WHAT THE TASK REQUIRES: Line by line, return the data exactly as shown.

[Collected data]
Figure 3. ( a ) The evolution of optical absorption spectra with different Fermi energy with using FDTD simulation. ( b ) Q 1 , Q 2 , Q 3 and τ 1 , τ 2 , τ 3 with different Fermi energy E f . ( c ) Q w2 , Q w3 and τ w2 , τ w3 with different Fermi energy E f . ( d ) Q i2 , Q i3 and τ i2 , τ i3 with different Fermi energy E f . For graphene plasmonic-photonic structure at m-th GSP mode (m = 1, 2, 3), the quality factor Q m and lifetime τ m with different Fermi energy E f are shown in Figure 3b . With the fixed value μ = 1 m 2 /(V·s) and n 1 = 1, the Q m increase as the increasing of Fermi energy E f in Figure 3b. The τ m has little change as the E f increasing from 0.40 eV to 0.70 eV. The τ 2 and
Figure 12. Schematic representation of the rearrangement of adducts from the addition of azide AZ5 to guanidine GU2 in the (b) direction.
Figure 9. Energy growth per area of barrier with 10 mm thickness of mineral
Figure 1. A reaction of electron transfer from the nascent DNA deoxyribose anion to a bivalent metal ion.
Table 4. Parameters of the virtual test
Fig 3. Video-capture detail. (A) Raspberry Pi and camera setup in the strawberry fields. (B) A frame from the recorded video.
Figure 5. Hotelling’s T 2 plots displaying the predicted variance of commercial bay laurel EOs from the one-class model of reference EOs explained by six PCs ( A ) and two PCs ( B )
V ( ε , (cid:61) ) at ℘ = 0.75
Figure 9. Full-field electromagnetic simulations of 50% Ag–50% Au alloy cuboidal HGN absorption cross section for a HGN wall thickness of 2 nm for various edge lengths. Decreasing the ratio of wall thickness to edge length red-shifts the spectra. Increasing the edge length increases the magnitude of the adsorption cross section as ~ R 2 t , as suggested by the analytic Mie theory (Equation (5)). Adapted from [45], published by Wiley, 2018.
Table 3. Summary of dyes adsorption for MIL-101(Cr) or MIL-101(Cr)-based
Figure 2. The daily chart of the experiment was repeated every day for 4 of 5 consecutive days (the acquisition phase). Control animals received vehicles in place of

SOLVED EXERCISE:
Figure 3. ( a ) The evolution of optical absorption spectra with different Fermi energy with using FDTD simulation. ( b ) Q 1 , Q 2 , Q 3 and τ 1 , τ 2 , τ 3 with different Fermi energy E f . ( c ) Q w2 , Q w3 and τ w2 , τ w3 with different Fermi energy E f . ( d ) Q i2 , Q i3 and τ i2 , τ i3 with different Fermi energy E f . For graphene plasmonic-photonic structure at m-th GSP mode (m = 1, 2, 3), the quality factor Q m and lifetime τ m with different Fermi energy E f are shown in Figure 3b . With the fixed value μ = 1 m 2 /(V·s) and n 1 = 1, the Q m increase as the increasing of Fermi energy E f in Figure 3b. The τ m has little change as the E f increasing from 0.40 eV to 0.70 eV. The τ 2 and
Figure 12. Schematic representation of the rearrangement of adducts from the addition of azide AZ5 to guanidine GU2 in the (b) direction.
Figure 9. Energy growth per area of barrier with 10 mm thickness of mineral
Figure 1. A reaction of electron transfer from the nascent DNA deoxyribose anion to a bivalent metal ion.
Table 4. Parameters of the virtual test
Fig 3. Video-capture detail. (A) Raspberry Pi and camera setup in the strawberry fields. (B) A frame from the recorded video.
Figure 5. Hotelling’s T 2 plots displaying the predicted variance of commercial bay laurel EOs from the one-class model of reference EOs explained by six PCs ( A ) and two PCs ( B )
V ( ε , (cid:61) ) at ℘ = 0.75
Figure 9. Full-field electromagnetic simulations of 50% Ag–50% Au alloy cuboidal HGN absorption cross section for a HGN wall thickness of 2 nm for various edge lengths. Decreasing the ratio of wall thickness to edge length red-shifts the spectra. Increasing the edge length increases the magnitude of the adsorption cross section as ~ R 2 t , as suggested by the analytic Mie theory (Equation (5)). Adapted from [45], published by Wiley, 2018.
Table 3. Summary of dyes adsorption for MIL-101(Cr) or MIL-101(Cr)-based
Figure 2. The daily chart of the experiment was repeated every day for 4 of 5 consecutive days (the acquisition phase). Control animals received vehicles in place of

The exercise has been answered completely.